[Required tasks]:
(1) Give every web address cited in the piece about Depression-style archaeology labor, in the order they appear.
(2) Carry on the piece about Depression-style archaeology labor, picking up after its last sentence.

I’m trying to envision the numerous teams of qualified archaeologists supervising huge crews of human backhoes that shovel scrape entire sites. Tons of sites across the country “discovered” through archaeology and sheer backbone. CRM companies falling into the trash can in the face of massive “Grapes of Wrath-style” armadas of unemployed laborers chomping at the bit to get a chance to dig archaeology sites. I just don’t see that happening.
While this economic situation actually (kinda) happened since Moore wrote his article, there are several obstacles standing in the way of this return to Depression-style archaeology:
Americans don’t do hard labor– It doesn’t take a demographic specialist to see that most Americans haven’t done manual labor in a couple generations. Most of us haven’t gotten blisters from work unless it was while doing some intensive gardening. There are more triathletes, marathoners, and extreme obstacle course race survivors than ever before. I almost dare these guys to do a single 10-day session in the Sonoran Desert with me. Many of the young archaeologists I’ve worked with start complaining once the temperature tops 90 degrees or we have to stay a few minutes late to finish that last excavation unit. That’s from the ones that WANT to do archaeology. Do you think the average cube farm veteran is going to grab a shovel and dig at least one cubic meter of dirt a day?
During the Great Depression, a large percentage of Americans were used to working on farms or doing manual labor. In a quick Google search, I learned that farmers in Ventura County, California had to import farm workers (http://www.scpr.org/news/2013/04/29/36996/ventura-county-farmers-face-labor-shortages/). Why? Farmer Leslie Leavens explains that, “we are dependent on a foreign-born work force…This is not the kind of work that people raised here want to do.” Rather than suffering from a surplus of laborers, American companies are likely to look towards Mexico to provide laborers (http://www.huffingtonpost.com/2013/04/10/mexico-immigrants-labor_n_3055336.html). Evidentially, when the Baby Boomers retire (and they’re in no rush), we will need both skilled and unskilled workers. There won’t be enough people to do the work. Also, it might not just be that we’re lazy either. We might not be physically capable of survey or archaeological excavation. Over 35 percent of Americans are obese (http://www.mndaily.com/opinion/letters-editor/2013/04/29/american-obesity-epidemic). That could make it hard to dig.

(Items from a dataset)
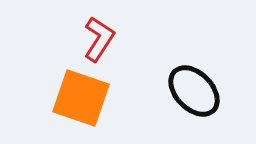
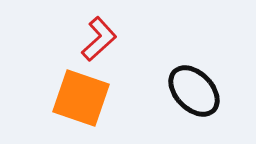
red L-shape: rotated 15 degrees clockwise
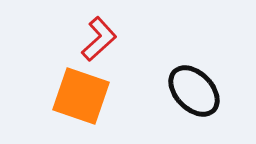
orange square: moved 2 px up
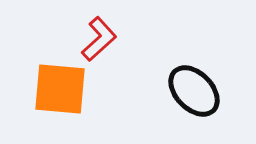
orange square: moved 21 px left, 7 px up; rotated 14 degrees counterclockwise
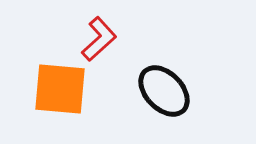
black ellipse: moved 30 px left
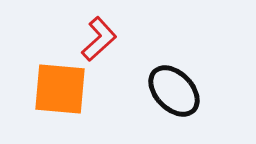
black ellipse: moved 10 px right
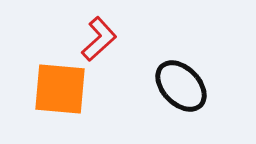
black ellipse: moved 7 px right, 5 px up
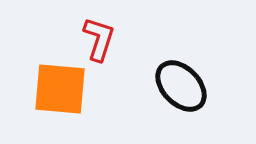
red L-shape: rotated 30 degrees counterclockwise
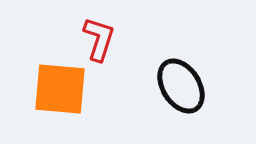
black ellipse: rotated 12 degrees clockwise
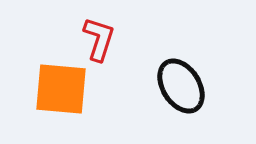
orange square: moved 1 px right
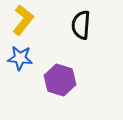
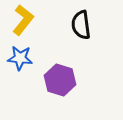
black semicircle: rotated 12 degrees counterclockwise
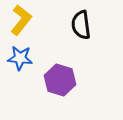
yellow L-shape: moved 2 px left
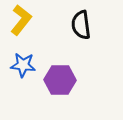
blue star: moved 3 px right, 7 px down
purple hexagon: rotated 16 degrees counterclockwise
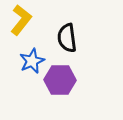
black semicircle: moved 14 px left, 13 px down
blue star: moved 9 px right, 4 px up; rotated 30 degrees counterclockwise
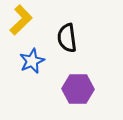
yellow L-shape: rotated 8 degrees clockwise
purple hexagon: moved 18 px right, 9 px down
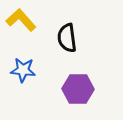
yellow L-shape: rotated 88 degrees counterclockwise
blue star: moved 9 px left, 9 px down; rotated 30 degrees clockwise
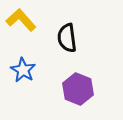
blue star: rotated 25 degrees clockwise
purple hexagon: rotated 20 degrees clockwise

[Outputs]:
(1)
http://www.scpr.org/news/2013/04/29/36996/ventura-county-farmers-face-labor-shortages/
http://www.huffingtonpost.com/2013/04/10/mexico-immigrants-labor_n_3055336.html
http://www.mndaily.com/opinion/letters-editor/2013/04/29/american-obesity-epidemic

(2)
We dig less these days– In 2012, I dug as part of just three projects. I worked at least 48 weeks in that year, which is about 240 8-hour work days or 1920 man-hours. Excavation was a total of 360 of those man-hours or about 19 percent of my time. Because I’m a field director that was working with archaeological technicians, I didn’t actually dig for all of those hours. They did most of the digging while I filled out paperwork, mapped, took GIS points, and did the photos. So, I was within close proximity of archaeological excavation for about 360 man-hours.
Conversely, I spent nearly half of my year surveying (about 880 man-hours or 46 percent). The rest of the time was spent writing.
I’m no industrial hygienist, but spending 19 percent of my time excavating is actually a high number for many mid-level CRMers. I’ve spent longer periods doing excavation (like in 2011 when I dug for 40-hours a week for about 7 months of the year), but I’ve also spent less time digging. What I’m trying to say is excavation is a smaller portion of what we do. Most of the time we’re surveying or writing.
Archaeological excavation is expensive and frequently goes over budget. It also takes costly curation agreements, licenses, permits, research designs, and qualified archaeological professionals. Clients know this. So do government agencies. They try to avoid impacts to sites whenever possible, which makes it unlikely that the government or any other client is going to fund huge archaeological excavations in the 2010s.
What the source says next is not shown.